A long time ago in oral cultures and when languages were formed into signs on palm manuscripts and sheaves of paper, perhaps even oral folk songs drifted into written traditions. Now, we have a poetic tradition that is an amalgamation of centuries of lived experience, part of cultural practices, shaping community hopes and aspirations, fears and joys, and festivities, enshrined in books for modern times.

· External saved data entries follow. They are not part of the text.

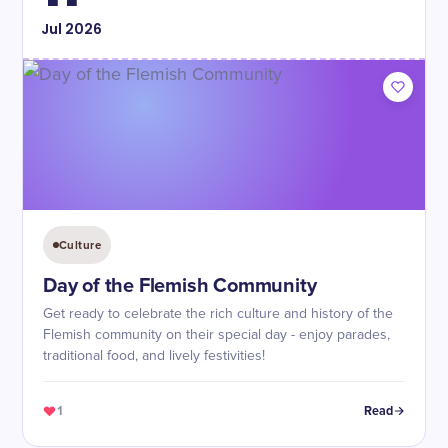
Jul
2026
Culture
Day of the Flemish Community
Get ready to celebrate the rich culture and history of the
Flemish community on their special day - enjoy parades,
traditional food, and lively festivities!
1
Read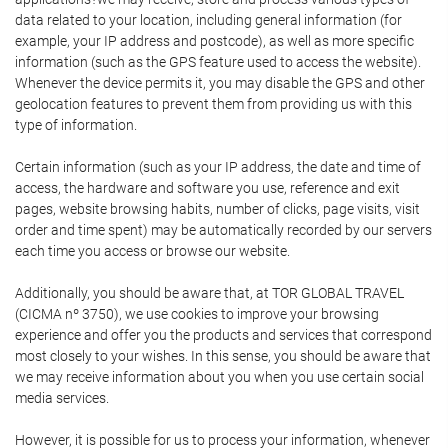
data related to your location, including general information (for
example, your IP address and postcode), as well as more specific
information (such as the GPS feature used to access the website).
Whenever the device permits it, you may disable the GPS and other
geolocation features to prevent them from providing us with this
type of information.
Certain information (such as your IP address, the date and time of
access, the hardware and software you use, reference and exit
pages, website browsing habits, number of clicks, page visits, visit
order and time spent) may be automatically recorded by our servers
each time you access or browse our website.
Additionally, you should be aware that, at TOR GLOBAL TRAVEL
(CICMA nº 3750), we use cookies to improve your browsing
experience and offer you the products and services that correspond
most closely to your wishes. In this sense, you should be aware that
we may receive information about you when you use certain social
media services.
However, it is possible for us to process your information, whenever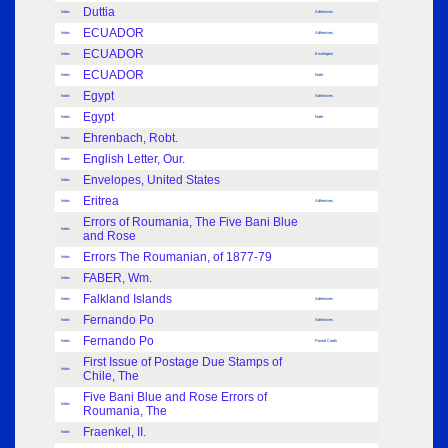
Duttia
Index
Adhesives
ECUADOR
Index
Adhesives
ECUADOR
Index
Envelopes
ECUADOR
Index
Note
Egypt
Index
Adhesives
Egypt
Index
Note
Ehrenbach, Robt.
Index
English Letter, Our.
Index
Envelopes, United States
Index
Eritrea
Index
Adhesives
Errors of Roumania, The Five Bani Blue
Index
and Rose
Errors The Roumanian, of 1877-79
Index
FABER, Wm.
Index
Falkland Islands
Index
Adhesives
Fernando Po
Index
Adhesives
Fernando Po
Index
Postal Cards
First Issue of Postage Due Stamps of
Index
Chile, The
Five Bani Blue and Rose Errors of
Index
Roumania, The
Fraenkel, II.
Index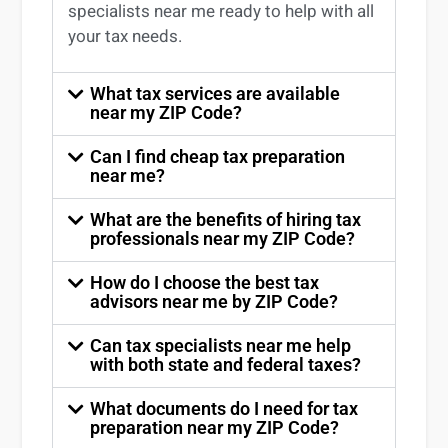
specialists near me
ready to help with all
your tax needs.
What tax services are available
near my ZIP Code?
Can I find cheap tax preparation
near me?
What are the benefits of hiring tax
professionals near my ZIP Code?
How do I choose the best tax
advisors near me by ZIP Code?
Can tax specialists near me help
with both state and federal taxes?
What documents do I need for tax
preparation near my ZIP Code?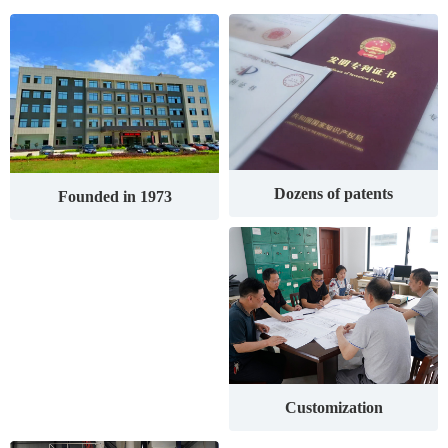
Dozens of patents
Founded in 1973
Customization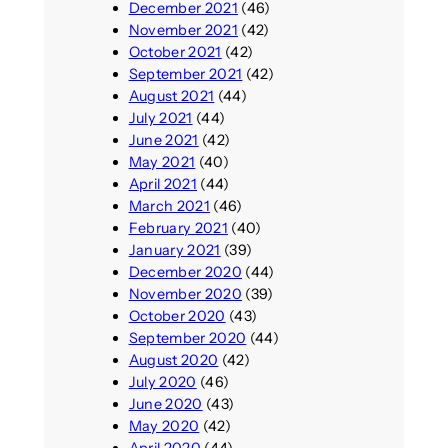
December 2021
(46)
November 2021
(42)
October 2021
(42)
September 2021
(42)
August 2021
(44)
July 2021
(44)
June 2021
(42)
May 2021
(40)
April 2021
(44)
March 2021
(46)
February 2021
(40)
January 2021
(39)
December 2020
(44)
November 2020
(39)
October 2020
(43)
September 2020
(44)
August 2020
(42)
July 2020
(46)
June 2020
(43)
May 2020
(42)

Alongside in song, we have access to voices, trapped and squeezed through helpful technology and broadcast through airwaves, records and tapes in an audiovisual digital world.
THE LARGE NUMBER of poems in this collection recalled for me, Archibald MacLeish’s injunction, “A poem should not mean/But be.” Housing poems from the year of India’s Independence, Gulzar gives us a symphony of voices: through lyrics small and beautiful and voices lilting and loud, as they speak in symphony on a diverse range of subjects.
Haldar Nag and Ilayabharati describe poetry as elixir and sunlight, respectively, reminding us how vital is this source of sustenance.
The boundless human imagination has been molded and formed through time and history and today the repertoire that a poem unfurls in its tread is enormous. Poems are no longer hagiographic, epiphanic or dirgeful; they speak of the most banal, the terrifying and the sublime as well.
Jayanta Mahapatra’s requiem to Graham Staines chills the brain and numbs the heart, showing us how poetry falters and teeters in the face of visceral hatred and destruction. However, since human memory has a short span, the anxiety remains that over a period of time, countless renditions, subjective in their own contexts will no longer tease, evoke associations, recover memory, impinge upon the consciousness, sear the mind or illuminate the soul, and will become mere words on paper.
As a public monument, is this democratic divorcing of poems from their contexts and histories necessarily a good idea?
We know very little about poets and after reading so many of them, there seems to be no way of tracking down any of them, should one poet fascinate and mesmerize more than the others. Each individual voice has somehow been honed and whittled down and made generic and while this could work well for a singular theme or for a school of craft or choir-persons, I am not entirely convinced that it is effective to flatten out disparate voices in a modern world where polyphonic poets reside in diverse languages.
The assumption that Hindustani is a preferable option for translation in comparison to the English when it comes to translating poems written in the multiple languages from the subcontinent, perplexes. Any language used in translation serves as a link language. Unless this book is the beginning of a series that will give us translations in all the 34 languages that originally comprised this poetic oeuvre by 279 poets, claims pertaining to the appropriateness of one Indian language, set up small convulsions of insularity and parochialism, which all of us, as lovers of languages, need to do without.
Perhaps, poetry, primed to address the higher functions of literature, association, memory, intentionality and renewal, both subjective and associative, does become rather ‘cabined, cribbed, confined’ when limited to a couple of tongues?
Living as we do in majoritarian times, we must tread softly, so that we do not set off an abrasive stampede that could bruise and hamper our plural bhashas. Could the book have retained the original untranslated poems in the English/Devanagari script, thereby providing access to magical new sounds, enchanting its readers with medleys of rhythms, allowing them to connect to the near and yet oft-neglected polyphonies of familiar Indian life?
Such experiments would lead us to another overwhelming question: Are such polyglot readers and listeners to be found anymore?
If they cannot be found, the answer blowing in the wind is that it is high time such readers are created! Perhaps in the interests of sustaining plurality, producers and publishers need to work towards creating texts in the near future for such audiences.